Saturday, April 17, 2021

Crowdedness for divergent and convergent strategies - How can it be measured?


Crowding is increasingly important topic with discussion of factor strategy returns. Not all factor strategies will behave the same from increases in crowdedness. Greater crowdedness will affect divergent and convergent strategies differently in the short and long-run. We have discussed the concept of convergent and divergent strategies (see: The "3 x 5 index card" on "Divergent" and "Convergent" hedge fund strategies), but the paper, "The Impact of Crowding in Alternative Risk Premia Investing", by Nick Baltas takes a different perspective and explains how different strategies will be affected by increased interest, crowdedness. 

A momentum strategy does not have a fundamental anchor. It is mean-fleeing and will gain from divergences through continued trend following. Hence, new flows can be a self-reinforcing mechanism which can lead to destabilizing behavior and a potential crash. In this case, more new capital will actually increase returns in the short run but will lead to distorts in performance the longer a trend lasts. 

On the other hand, a convergent strategy like value investing has a natural anchor, the fundamental valuation. In this case, there is a self-correcting mechanism, the long should increase and short decrease to close the value gap. As more capital flows into a value strategy the value gap should be closed. 

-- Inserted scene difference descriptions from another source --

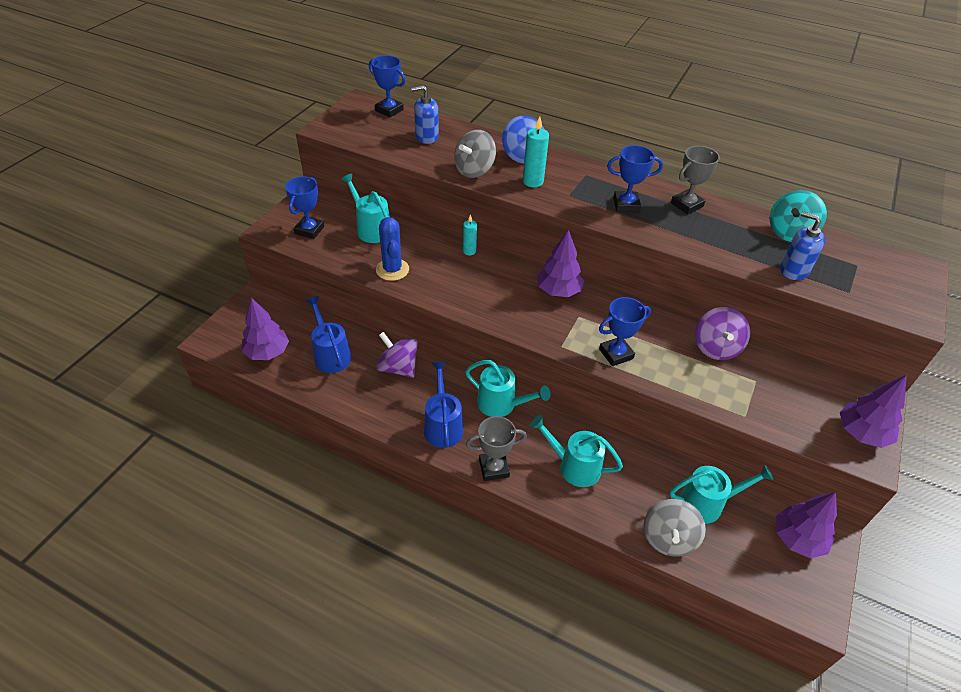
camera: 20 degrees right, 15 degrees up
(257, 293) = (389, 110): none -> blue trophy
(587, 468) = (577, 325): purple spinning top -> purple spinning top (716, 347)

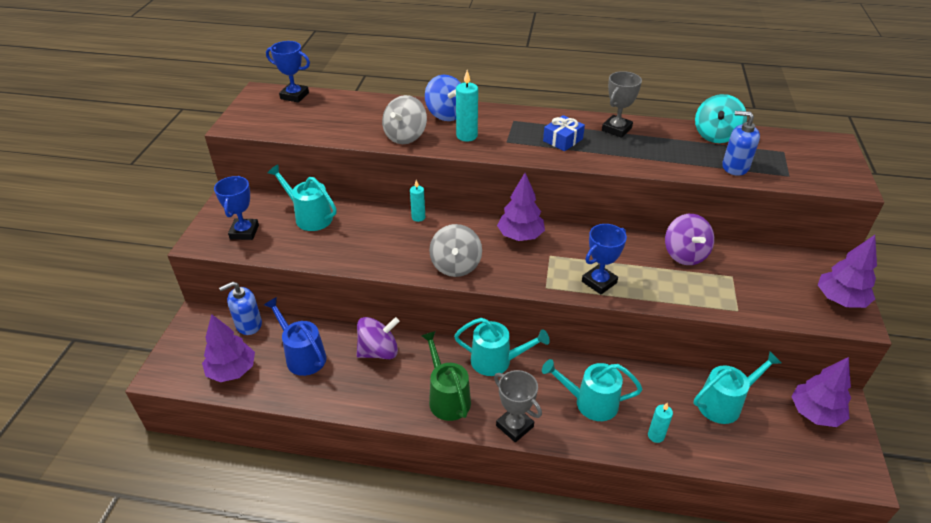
camera: 15 degrees left, 5 degrees down
(392, 270) = (348, 252): blue cactus -> none
(398, 368) = (379, 351): purple spinning top -> purple spinning top turned 135 degrees clockwise
(426, 137) = (344, 114): blue soap dispenser -> blue soap dispenser (248, 324)
(443, 425) = (447, 397): blue watering can -> green watering can
(494, 468) = (514, 426): grey trophy -> grey trophy turned 75 degrees clockwise
(624, 514) = (656, 436): none -> turquoise candle
(626, 205) = (563, 140): blue trophy -> blue gift
(668, 538) = (705, 446): grey spinning top -> grey spinning top (456, 265)

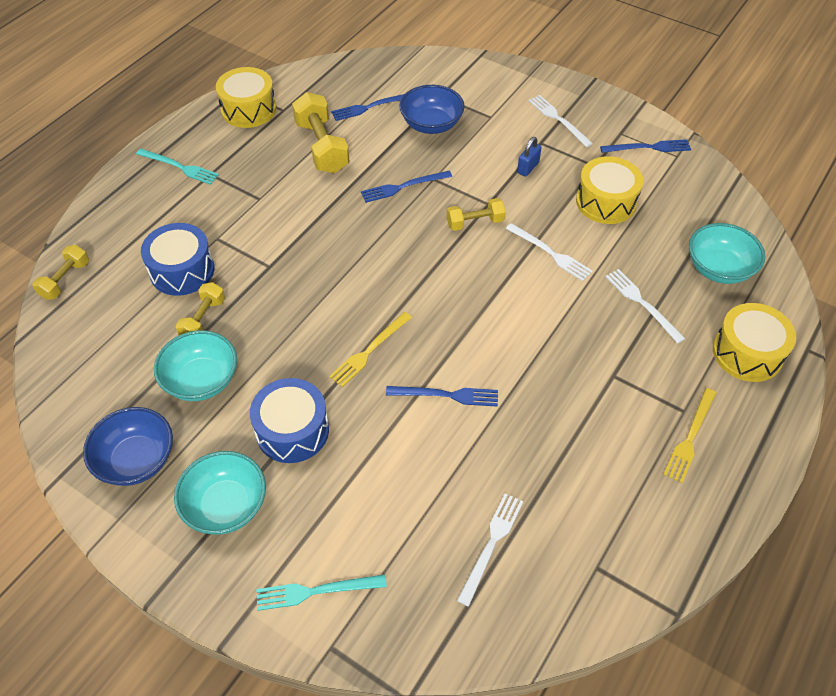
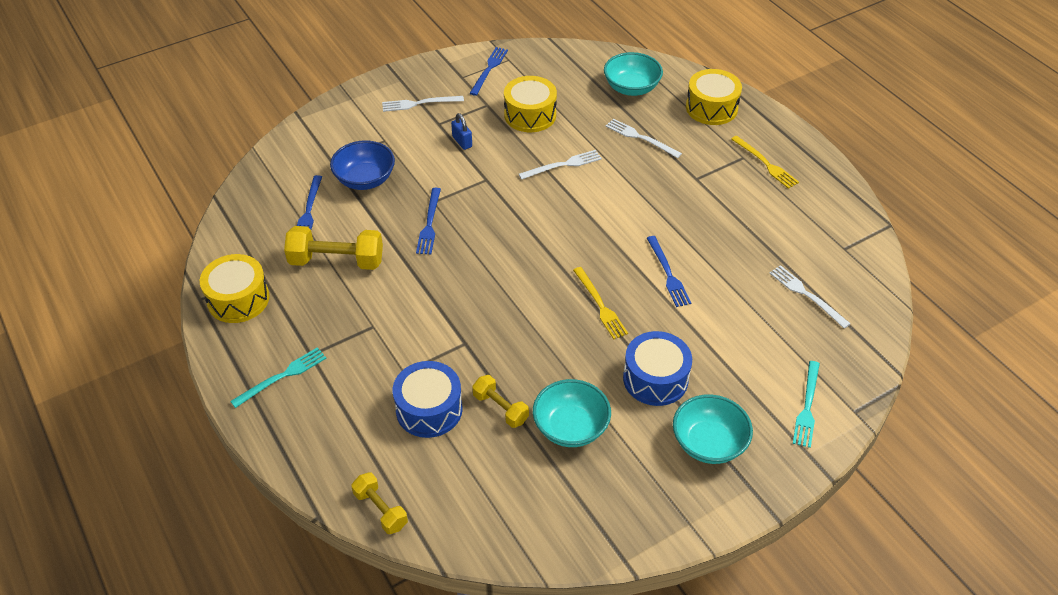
camera: 65 degrees left, 5 degrees down
(136, 460) = (634, 496): blue bowl -> none
(446, 395) = (668, 274): blue fork -> blue fork turned 135 degrees clockwise
(475, 222) = (502, 195): yellow dumbbell -> none
(642, 303) = (640, 138): white fork -> white fork turned 45 degrees clockwise

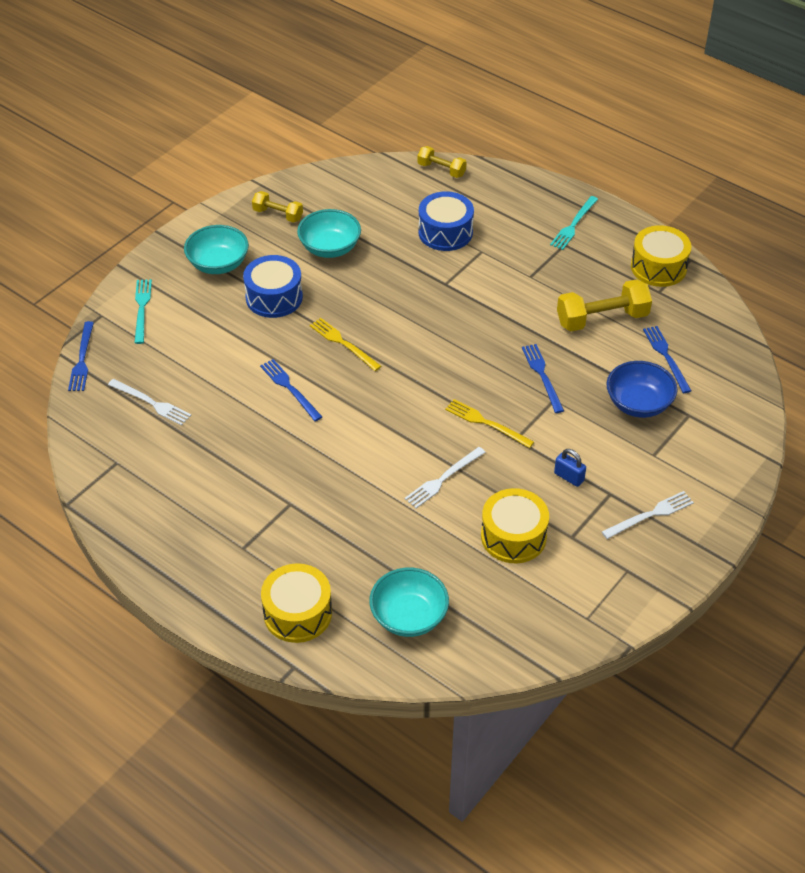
camera: 160 degrees right, 0 degrees up
(489, 69) = (602, 593): blue fork -> blue fork (82, 359)
(500, 408) = (390, 246): yellow dumbbell -> yellow dumbbell (278, 214)
(640, 138) = (370, 541): white fork -> none
(765, 163) = (215, 546): yellow fork -> yellow fork (486, 423)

In both cases the turnover from rebalancing tells us something about performance. In the case of momentum, a positive feedback strategy, lower turnover will have higher performance from reinforcing behavior. This will not exist for value strategies.

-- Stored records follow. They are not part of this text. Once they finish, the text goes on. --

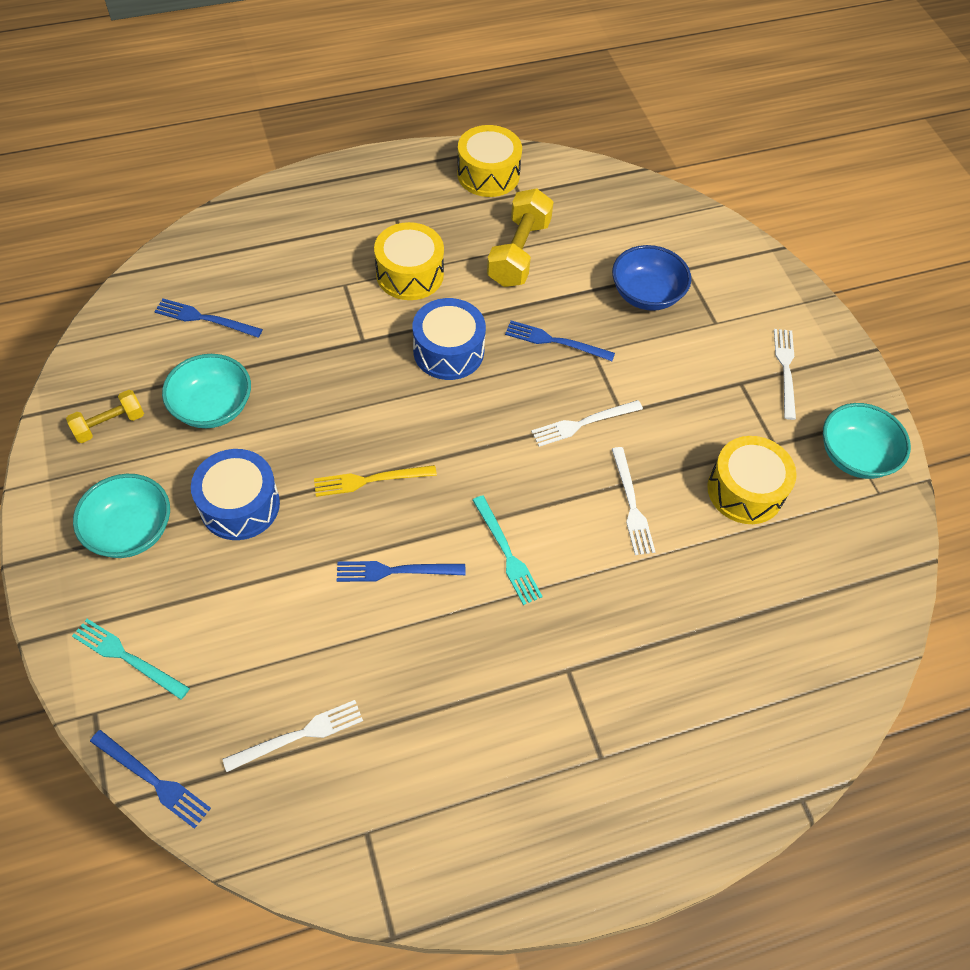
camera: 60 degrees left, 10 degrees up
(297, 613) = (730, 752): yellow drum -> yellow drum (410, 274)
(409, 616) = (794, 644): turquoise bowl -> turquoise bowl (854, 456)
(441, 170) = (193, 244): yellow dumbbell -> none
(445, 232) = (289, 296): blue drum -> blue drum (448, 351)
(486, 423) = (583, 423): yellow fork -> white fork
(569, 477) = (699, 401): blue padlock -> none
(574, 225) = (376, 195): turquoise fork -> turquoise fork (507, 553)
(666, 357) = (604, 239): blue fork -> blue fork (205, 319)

Now we could measure crowdedness through money flows, but this information is difficult to obtain. However, we can learn something about crowdedness by the pairwise correlation of assets in the long and short portfolios constructed to make momentum and value factor strategies. In the case of momentum, if there is more pairwise correlation, a sign that investors are holding the same portfolio and thus crowded, there should be lower returns over time. A low pairwise portfolio should have higher returns. The research finds this result across different asset classes. It also finds the opposite result for value portfolios; high pairwise correlation in a portfolio suggests similar behavior that will lead to self-correction.

Everyone thinking the same for a momentum portfolio will start well but ultimately end with a bad result. On the other hand, acting the same will close the value gap for names in a value portfolio which will lead to more turnover and new opportunities to again exploit value.